Work required. Would you reproduce all of the entries below, character for character?

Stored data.
-*-*-

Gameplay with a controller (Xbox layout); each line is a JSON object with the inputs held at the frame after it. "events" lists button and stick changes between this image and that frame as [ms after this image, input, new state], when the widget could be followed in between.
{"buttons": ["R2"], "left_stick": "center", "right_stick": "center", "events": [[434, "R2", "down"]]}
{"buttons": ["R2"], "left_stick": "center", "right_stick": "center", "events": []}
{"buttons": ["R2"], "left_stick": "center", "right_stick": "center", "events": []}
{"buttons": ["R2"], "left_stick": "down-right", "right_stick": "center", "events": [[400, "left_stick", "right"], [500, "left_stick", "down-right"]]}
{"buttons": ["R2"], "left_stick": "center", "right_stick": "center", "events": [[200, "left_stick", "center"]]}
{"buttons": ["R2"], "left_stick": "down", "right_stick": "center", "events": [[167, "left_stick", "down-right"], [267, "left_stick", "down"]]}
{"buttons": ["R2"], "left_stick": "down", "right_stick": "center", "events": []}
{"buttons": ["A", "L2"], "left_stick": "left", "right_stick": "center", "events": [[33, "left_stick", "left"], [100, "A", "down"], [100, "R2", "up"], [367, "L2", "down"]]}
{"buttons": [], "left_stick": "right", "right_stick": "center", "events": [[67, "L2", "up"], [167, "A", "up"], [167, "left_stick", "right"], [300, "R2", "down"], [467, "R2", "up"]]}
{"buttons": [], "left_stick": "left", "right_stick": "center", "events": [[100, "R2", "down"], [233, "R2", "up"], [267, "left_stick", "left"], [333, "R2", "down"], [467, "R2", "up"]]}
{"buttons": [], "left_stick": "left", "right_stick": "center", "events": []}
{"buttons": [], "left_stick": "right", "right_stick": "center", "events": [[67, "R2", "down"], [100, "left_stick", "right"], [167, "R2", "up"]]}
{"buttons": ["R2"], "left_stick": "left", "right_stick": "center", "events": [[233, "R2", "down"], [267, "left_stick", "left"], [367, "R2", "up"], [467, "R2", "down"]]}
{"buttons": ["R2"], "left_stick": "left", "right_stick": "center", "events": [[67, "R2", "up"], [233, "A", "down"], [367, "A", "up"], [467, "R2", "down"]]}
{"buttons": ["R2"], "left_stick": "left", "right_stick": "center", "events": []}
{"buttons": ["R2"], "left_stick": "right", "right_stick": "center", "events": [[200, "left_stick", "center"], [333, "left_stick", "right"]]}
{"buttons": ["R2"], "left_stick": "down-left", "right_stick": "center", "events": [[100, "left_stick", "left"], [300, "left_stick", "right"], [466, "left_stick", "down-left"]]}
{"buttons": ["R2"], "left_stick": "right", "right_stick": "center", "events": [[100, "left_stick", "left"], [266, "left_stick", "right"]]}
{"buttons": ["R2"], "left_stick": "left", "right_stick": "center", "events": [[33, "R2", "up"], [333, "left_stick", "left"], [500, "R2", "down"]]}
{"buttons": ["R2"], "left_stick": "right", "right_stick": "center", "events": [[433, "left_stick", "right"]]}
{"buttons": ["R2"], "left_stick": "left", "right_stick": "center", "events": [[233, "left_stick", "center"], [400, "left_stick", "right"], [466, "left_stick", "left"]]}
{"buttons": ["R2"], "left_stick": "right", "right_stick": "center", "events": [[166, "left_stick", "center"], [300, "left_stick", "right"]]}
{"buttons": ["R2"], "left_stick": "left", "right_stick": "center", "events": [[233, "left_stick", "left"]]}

-*-*-

Reply.
Gameplay with a controller (Xbox layout); each line is a JSON object with the inputs held at the frame after it. "events" lists button and stick changes between this image and that frame as [ms after this image, input, new state], when the widget could be followed in between.
{"buttons": ["R2"], "left_stick": "center", "right_stick": "center", "events": [[434, "R2", "down"]]}
{"buttons": ["R2"], "left_stick": "center", "right_stick": "center", "events": []}
{"buttons": ["R2"], "left_stick": "center", "right_stick": "center", "events": []}
{"buttons": ["R2"], "left_stick": "down-right", "right_stick": "center", "events": [[400, "left_stick", "right"], [500, "left_stick", "down-right"]]}
{"buttons": ["R2"], "left_stick": "center", "right_stick": "center", "events": [[200, "left_stick", "center"]]}
{"buttons": ["R2"], "left_stick": "down", "right_stick": "center", "events": [[167, "left_stick", "down-right"], [267, "left_stick", "down"]]}
{"buttons": ["R2"], "left_stick": "down", "right_stick": "center", "events": []}
{"buttons": ["A", "L2"], "left_stick": "left", "right_stick": "center", "events": [[33, "left_stick", "left"], [100, "A", "down"], [100, "R2", "up"], [367, "L2", "down"]]}
{"buttons": [], "left_stick": "right", "right_stick": "center", "events": [[67, "L2", "up"], [167, "A", "up"], [167, "left_stick", "right"], [300, "R2", "down"], [467, "R2", "up"]]}
{"buttons": [], "left_stick": "left", "right_stick": "center", "events": [[100, "R2", "down"], [233, "R2", "up"], [267, "left_stick", "left"], [333, "R2", "down"], [467, "R2", "up"]]}
{"buttons": [], "left_stick": "left", "right_stick": "center", "events": []}
{"buttons": [], "left_stick": "right", "right_stick": "center", "events": [[67, "R2", "down"], [100, "left_stick", "right"], [167, "R2", "up"]]}
{"buttons": ["R2"], "left_stick": "left", "right_stick": "center", "events": [[233, "R2", "down"], [267, "left_stick", "left"], [367, "R2", "up"], [467, "R2", "down"]]}
{"buttons": ["R2"], "left_stick": "left", "right_stick": "center", "events": [[67, "R2", "up"], [233, "A", "down"], [367, "A", "up"], [467, "R2", "down"]]}
{"buttons": ["R2"], "left_stick": "left", "right_stick": "center", "events": []}
{"buttons": ["R2"], "left_stick": "right", "right_stick": "center", "events": [[200, "left_stick", "center"], [333, "left_stick", "right"]]}
{"buttons": ["R2"], "left_stick": "down-left", "right_stick": "center", "events": [[100, "left_stick", "left"], [300, "left_stick", "right"], [466, "left_stick", "down-left"]]}
{"buttons": ["R2"], "left_stick": "right", "right_stick": "center", "events": [[100, "left_stick", "left"], [266, "left_stick", "right"]]}
{"buttons": ["R2"], "left_stick": "left", "right_stick": "center", "events": [[33, "R2", "up"], [333, "left_stick", "left"], [500, "R2", "down"]]}
{"buttons": ["R2"], "left_stick": "right", "right_stick": "center", "events": [[433, "left_stick", "right"]]}
{"buttons": ["R2"], "left_stick": "left", "right_stick": "center", "events": [[233, "left_stick", "center"], [400, "left_stick", "right"], [466, "left_stick", "left"]]}
{"buttons": ["R2"], "left_stick": "right", "right_stick": "center", "events": [[166, "left_stick", "center"], [300, "left_stick", "right"]]}
{"buttons": ["R2"], "left_stick": "left", "right_stick": "center", "events": [[233, "left_stick", "left"]]}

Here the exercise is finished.